Indeks Kesehatan Laut Indonesia mengalami kenaikan. Tapi faktanya, kenaikan itu tidak diikuti dengan membaiknya kondisi laut buat kesejahteraan masyarakat.

Indonesia mengalami kenaikan peringkat dalam Indeks Kesehatan Laut atau Ocean Health Index (OHI). Indeks Kesehatan Laut merupakan nilai estimasi untuk menunjukkan status kesehatan ekosistem laut dalam suatu area atau batasan geografis tertentu dan dalam waktu tertentu.

Peringkat indeks kesehatan laut Indonesia pada 2026 mengalami peningkatan.
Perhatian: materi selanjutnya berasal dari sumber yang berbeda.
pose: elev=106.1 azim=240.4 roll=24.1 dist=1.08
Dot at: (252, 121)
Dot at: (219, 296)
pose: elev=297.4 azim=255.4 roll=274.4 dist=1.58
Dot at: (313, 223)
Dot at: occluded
Sebelumnya, Indonesia berada di peringkat 189 pada 2025. Tahun 2026 ini, peringkat Indonesia naik menjadi peringkat 168 dari 220 negara.

Sementara skor OHI nasional Indonesia tercatat sebesar 66. Angka itu masih berada di bawah rata-rata global, yakni sebesar 72.
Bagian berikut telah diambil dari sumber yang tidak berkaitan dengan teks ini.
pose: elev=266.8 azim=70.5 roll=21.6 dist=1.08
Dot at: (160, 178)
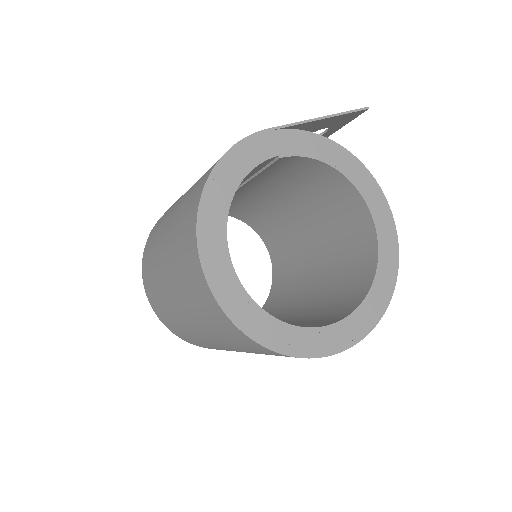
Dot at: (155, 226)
Meski terjadi kenaikan peringkat, namun dari sepuluh indikator penyusun OHI, ada beberapa indikator yang mengalami penurunan. Salah satunya adalah indikator penyediaan makanan yang mencatat skor terendah sebesar 24.

Menurut Guru Besar UIN Syarif Hidayatullah Jakarta, Prof. Achmad Tjachja Nugraha, seharusnya sektor kelautan dan perikanan harus menjadi pilar utama dalam hal kemandirian pangan sesuai visi Presiden Prabowo.
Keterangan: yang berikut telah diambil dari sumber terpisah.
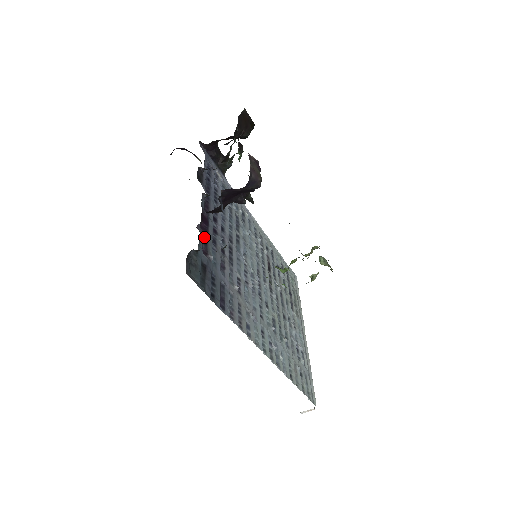
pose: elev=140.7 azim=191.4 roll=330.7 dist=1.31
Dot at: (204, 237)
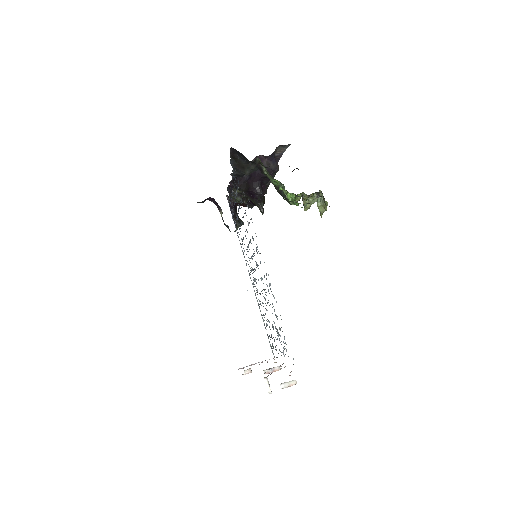
Dot at: (233, 184)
Dalam konteks ini, Prof. Achmad Tjachja pun mendorong Kementerian Kelautan dan Perikanan (KKP) untuk lebih giat dan progresif dalam menghadirkan teknologi maritim ke wilayah pesisir, mulai dari sistem informasi cuaca dan oseanografi, alat tangkap ramah lingkungan, kapal penangkap ikan berteknologi efisien, hingga fasilitas cold storage dan logistik rantai dingin.

“Peran KKP sangat krusial. Pengadaan teknologi maritim harus benar-benar menjangkau kampung nelayan agar nelayan kecil mampu meningkatkan produktivitas, keselamatan, dan nilai tambah hasil tangkapan,” jelasnya.

Menurut dia, pemanfaatan data hidro-oseanografi yang akurat dan berkelanjutan merupakan kunci utama modernisasi sektor kelautan. Ia juga menekankan pentingnya memaksimalkan peran Pushidrosal TNI AL dalam penyediaan peta laut dan data oseanografi yang terintegrasi dengan kebijakan pembangunan perikanan nasional.

“Data oseanografi bukan hanya untuk keselamatan pelayaran, tetapi juga menentukan efisiensi penangkapan ikan, perencanaan wilayah tangkap, dan adaptasi nelayan terhadap perubahan iklim laut,” kata Ketua Umum KASAI ini.

Sedangkan untuk indikator perlindungan pesisir, skor Indonesia mengalami penurunan menjadi 79 poin. Itu menunjukkan masih banyak praktik budi daya dan alat tangkap tidak ramah lingkungan yang berdampak pada kualitas ekosistem laut di Indonesia.

Melalui pengukuran menyeluruh dari sisi ekologi, sosial ekonomi, hingga tata kelola, Indeks Kesehatan Laut membantu kita memahami kondisi laut, melacak perubahannya, sekaligus merancang kebijakan yang lebih tepat.

Tujuannya untuk memberikan dasar informasi agar laut terus memberi manfaat bagi masyarakat yaitu sebagai sumber pangan, peluang usaha, pelestarian spesies dilindungi, penyimpanan karbon, hingga potensi wisata bahari.